**Exercise**
Give the lines from the first one through the line containing "はネイルをしているので山田麻莉奈さんの手とわかります", both included, as a JSON list of strings with one string per line and blank lines left out. Leave the pictures out of the answer.

**Provided material**
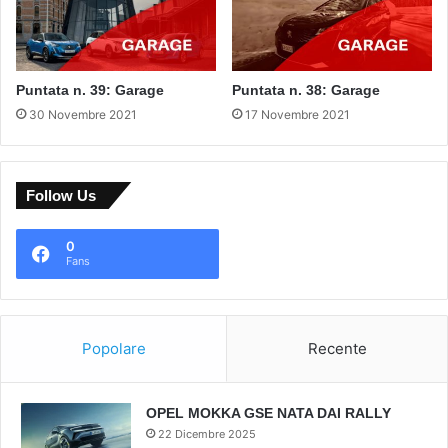
Puntata n. 39: Garage
Puntata n. 38: Garage
30 Novembre 2021
17 Novembre 2021
Follow Us
0
Fans
Popolare
Recente
OPEL MOKKA GSE NATA DAI RALLY
22 Dicembre 2025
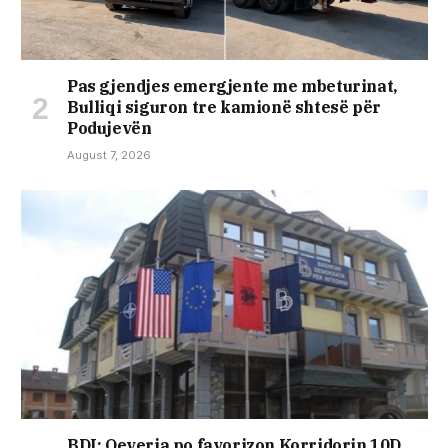
Pas gjendjes emergjente me mbeturinat,
Bulliqi siguron tre kamionë shtesë për
Podujevën
August 7, 2026
BDI: Qeveria po favorizon Korridorin 10D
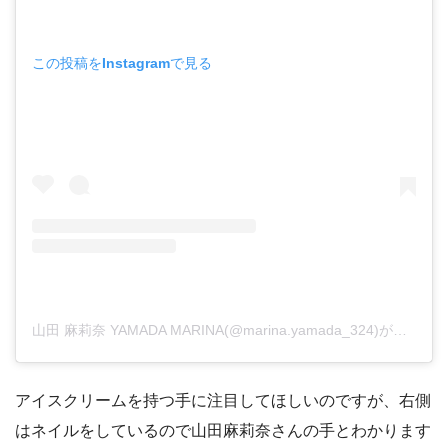
この投稿をInstagramで見る
山田 麻莉奈 YAMADA MARINA(@marina.yamada_324)がシェアした投稿
アイスクリームを持つ手に注目してほしいのですが、右側
はネイルをしているので山田麻莉奈さんの手とわかります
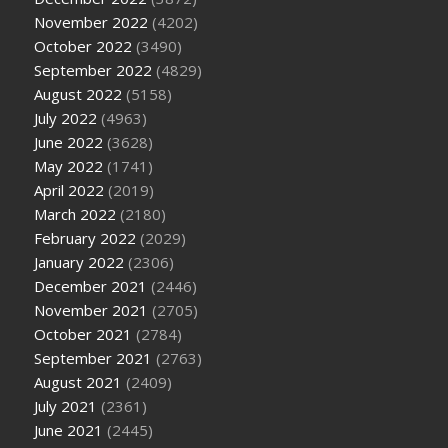
November 2022
(4202)
October 2022
(3490)
September 2022
(4829)
August 2022
(5158)
July 2022
(4963)
June 2022
(3628)
May 2022
(1741)
April 2022
(2019)
March 2022
(2180)
February 2022
(2029)
January 2022
(2306)
December 2021
(2446)
November 2021
(2705)
October 2021
(2784)
September 2021
(2763)
August 2021
(2409)
July 2021
(2361)
June 2021
(2445)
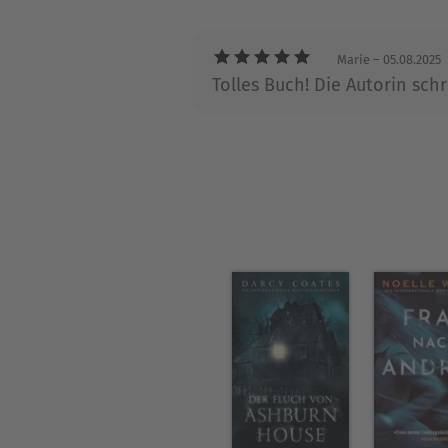
Marie
– 05.08.2025
Tolles Buch! Die Autorin sch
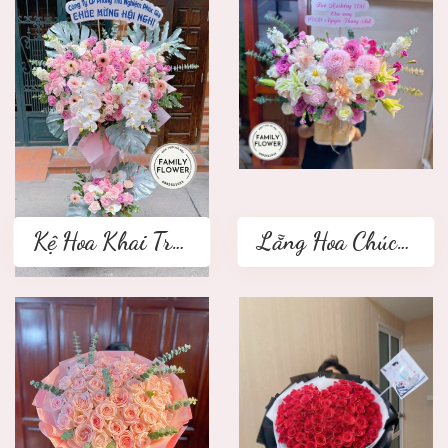
Kệ Hoa Khai Trương 2 tầng
Lẵng Hoa Chúc Mừng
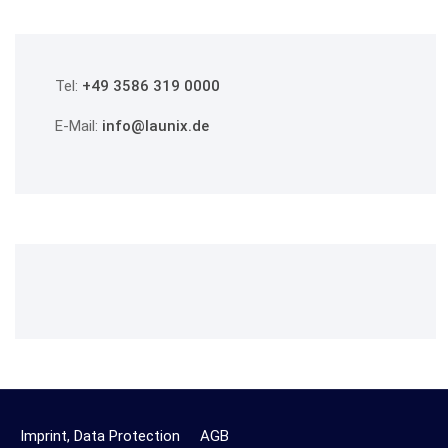
Tel:
+49 3586 319 0000
E-Mail:
info@launix.de
Imprint, Data Protection
AGB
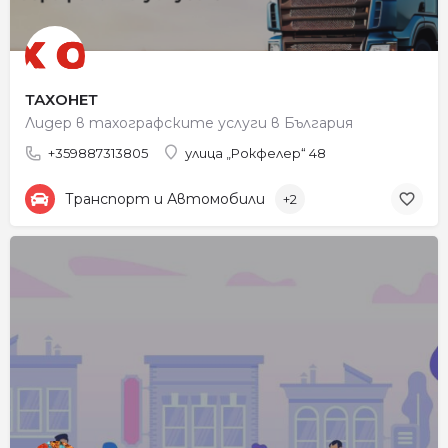
ТАХОНЕТ
Лидер в тахографските услуги в България
+359887313805
улица „Рокфелер“ 48
Транспорт и Автомобили
+2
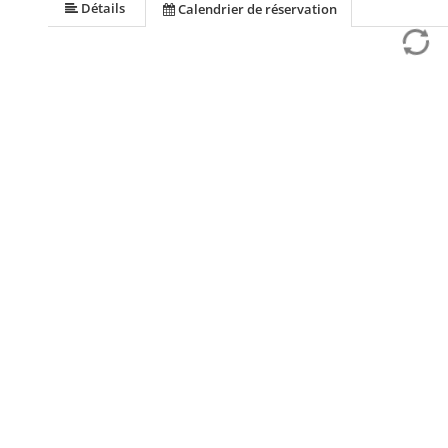
Détails
Calendrier de réservation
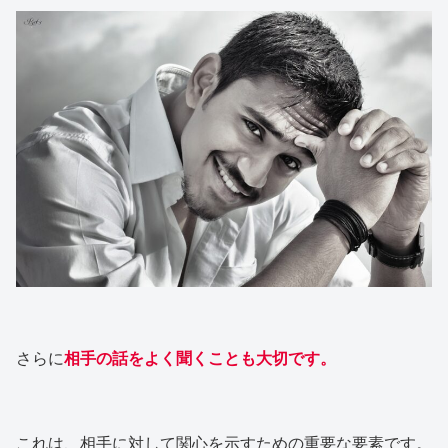
さらに
相手の話をよく聞くことも大切です。
これは、相手に対して関心を示すための重要な要素です。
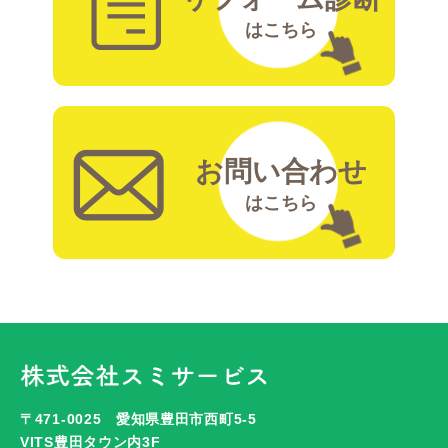
はこちら
お問い合わせ
はこちら
〒471-0025 愛知県豊田市西町5-5
VITS豊田タウン内3F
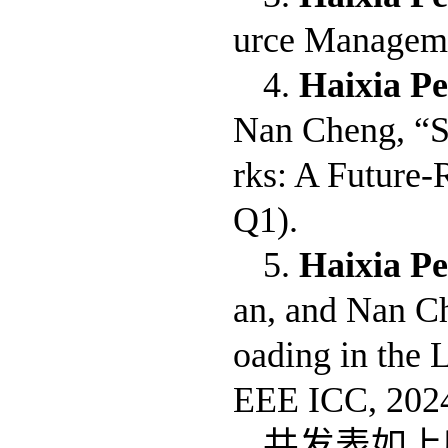
urce Manageme
4.
Haixia P
Nan Cheng, “S
rks: A Future-
Q1).
5.
Haixia P
an, and Nan Ch
oading in the 
EEE ICC, 202
共发表如上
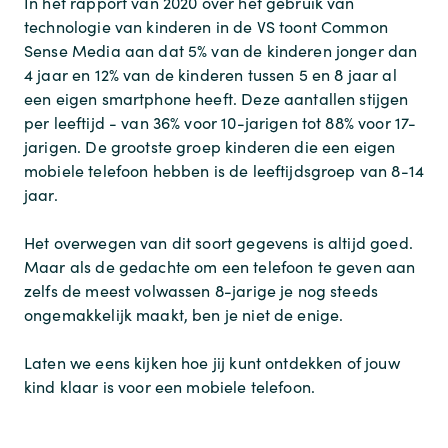
In het rapport van 2020 over het gebruik van
technologie van kinderen in de VS toont Common
Sense Media aan dat 5% van de kinderen jonger dan
4 jaar en 12% van de kinderen tussen 5 en 8 jaar al
een eigen smartphone heeft. Deze aantallen stijgen
per leeftijd - van 36% voor 10-jarigen tot 88% voor 17-
jarigen. De grootste groep kinderen die een eigen
mobiele telefoon hebben is de leeftijdsgroep van 8-14
jaar.
Het overwegen van dit soort gegevens is altijd goed.
Maar als de gedachte om een telefoon te geven aan
zelfs de meest volwassen 8-jarige je nog steeds
ongemakkelijk maakt, ben je niet de enige.
Laten we eens kijken hoe jij kunt ontdekken of jouw
kind klaar is voor een mobiele telefoon.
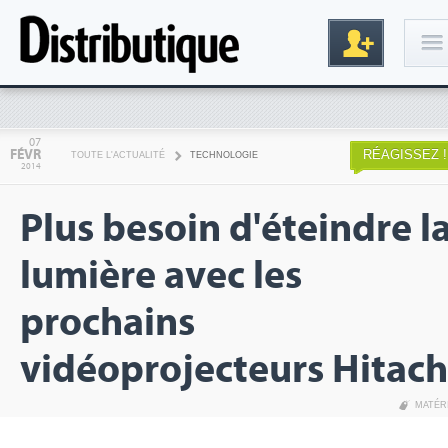
Connexion
07
FÉVR
RÉAGISSEZ !
TOUTE L'ACTUALITÉ
TECHNOLOGIE
2014
Plus besoin d'éteindre l
lumière avec les
prochains
Inscription
vidéoprojecteurs Hitach
MATÉR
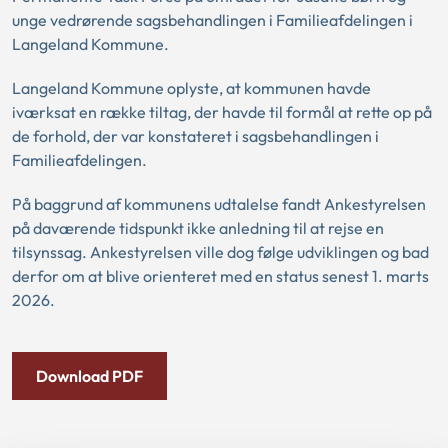
unge vedrørende sagsbehandlingen i Familieafdelingen i
Langeland Kommune.
Langeland Kommune oplyste, at kommunen havde
iværksat en række tiltag, der havde til formål at rette op på
de forhold, der var konstateret i sagsbehandlingen i
Familieafdelingen.
På baggrund af kommunens udtalelse fandt Ankestyrelsen
på daværende tidspunkt ikke anledning til at rejse en
tilsynssag. Ankestyrelsen ville dog følge udviklingen og bad
derfor om at blive orienteret med en status senest 1. marts
2026.
Download PDF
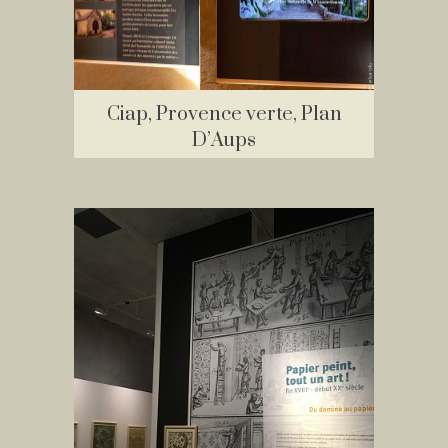
Ciap, Provence verte, Plan
D’Aups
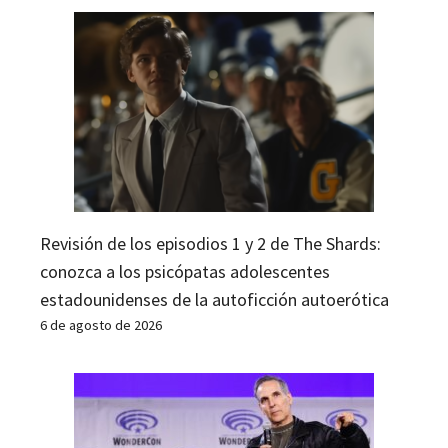
Revisión de los episodios 1 y 2 de The Shards:
conozca a los psicópatas adolescentes
estadounidenses de la autoficción autoerótica
6 de agosto de 2026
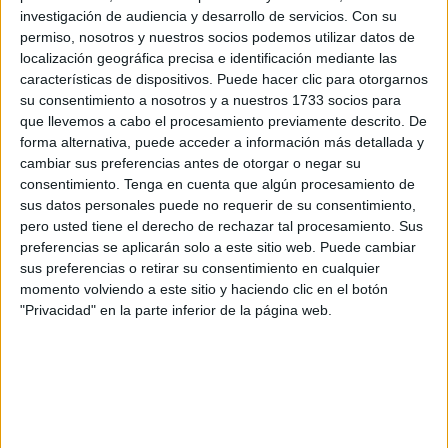
inteligentes?
investigación de audiencia y desarrollo de servicios.
Con su
permiso, nosotros y nuestros socios podemos utilizar datos de
localización geográfica precisa e identificación mediante las
características de dispositivos. Puede hacer clic para otorgarnos
su consentimiento a nosotros y a nuestros 1733 socios para
que llevemos a cabo el procesamiento previamente descrito. De
forma alternativa, puede acceder a información más detallada y
cambiar sus preferencias antes de otorgar o negar su
consentimiento.
Tenga en cuenta que algún procesamiento de
sus datos personales puede no requerir de su consentimiento,
pero usted tiene el derecho de rechazar tal procesamiento. Sus
preferencias se aplicarán solo a este sitio web. Puede cambiar
sus preferencias o retirar su consentimiento en cualquier
momento volviendo a este sitio y haciendo clic en el botón
"Privacidad" en la parte inferior de la página web.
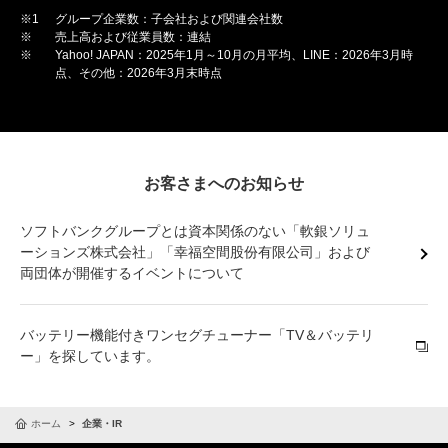
※1
グループ企業数：子会社および関連会社数
※
売上高および従業員数：連結
※
Yahoo! JAPAN：2025年1月～10月の月平均、LINE：2026年3月時
点、その他：2026年3月末時点
お客さまへのお知らせ
ソフトバンクグループとは資本関係のない「軟銀ソリュ
ーションズ株式会社」「幸福空間股份有限公司」および
両団体が開催するイベントについて
バッテリー機能付きワンセグチューナー「TV＆バッテリ
ー」を探しています。
ホーム
企業・IR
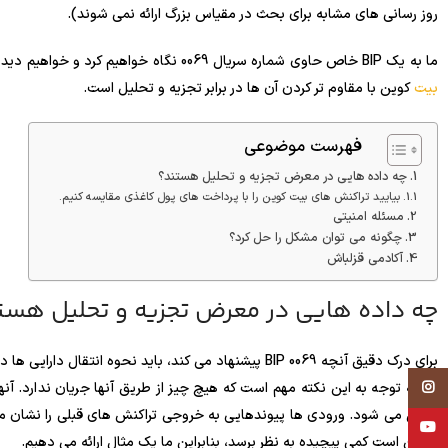
روز رسانی های مشابه برای بحث در مقیاس بزرگ ارائه نمی شوند).
ما به یک BIP خاص حاوی شماره سریال 0069 نگاه خواهیم کرد و خواهیم دید که چرا ضروری است. هدف این به روز رسانی بهبود امنیت
بیت
کوین با مقاوم تر کردن آن ها در برابر تجزیه و تحلیل است.
فهرست موضوعی
چه داده هایی در معرض تجزیه و تحلیل هستند؟
بیایید تراکنش های بیت کوین را با پرداخت های پول کاغذی مقایسه کنیم.
مسئله امنیتی
چگونه می توان مشکل را حل کرد؟
آکادمی قزلباش
چه داده هایی در معرض تجزیه و تحلیل هست
برای درک دقیق آنچه BIP 0069 پیشنهاد می کند، باید نحوه 
Instagram
اگرچه توجه به این نکته مهم است که هیچ چیز از طریق آنها جریان ندارد. آن
YouTube
ممکن است کمی پیچیده به نظر برسد، بنابراین ما یک مثال ارائه می دهیم.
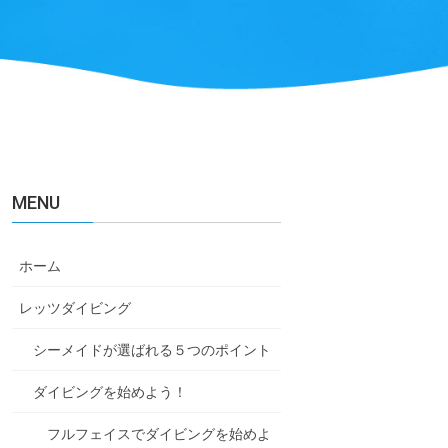
MENU
ホーム
レッツダイビング
シーメイドが選ばれる５つのポイント
ダイビングを始めよう！
フルフェイスでダイビングを始めよ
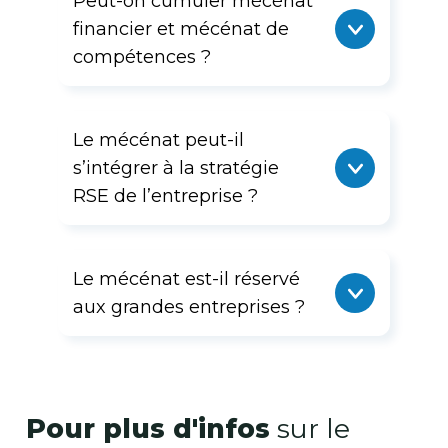
Peut-on cumuler mécénat
financier et mécénat de
compétences ?
Le mécénat peut-il
s’intégrer à la stratégie
RSE de l’entreprise ?
Le mécénat est-il réservé
aux grandes entreprises ?
Pour plus d'infos
sur le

**Output for this task**
[
  "Puntata n. 39: Garage",
  "Puntata n. 38: Garage",
  "30 Novembre 2021",
  "17 Novembre 2021",
  "Follow Us",
  "0",
  "Fans",
  "Popolare",
  "Recente",
  "OPEL MOKKA GSE NATA DAI RALLY",
  "22 Dicembre 2025",
  "Pas gjendjes emergjente me mbeturinat,",
  "Bulliqi siguron tre kamionë shtesë për",
  "Podujevën",
  "August 7, 2026",
  "BDI: Qeveria po favorizon Korridorin 10D",
  "この投稿をInstagramで見る",
  "山田 麻莉奈 YAMADA MARINA(@marina.yamada_324)がシェアした投稿",
  "アイスクリームを持つ手に注目してほしいのですが、右側",
  "はネイルをしているので山田麻莉奈さんの手とわかります"
]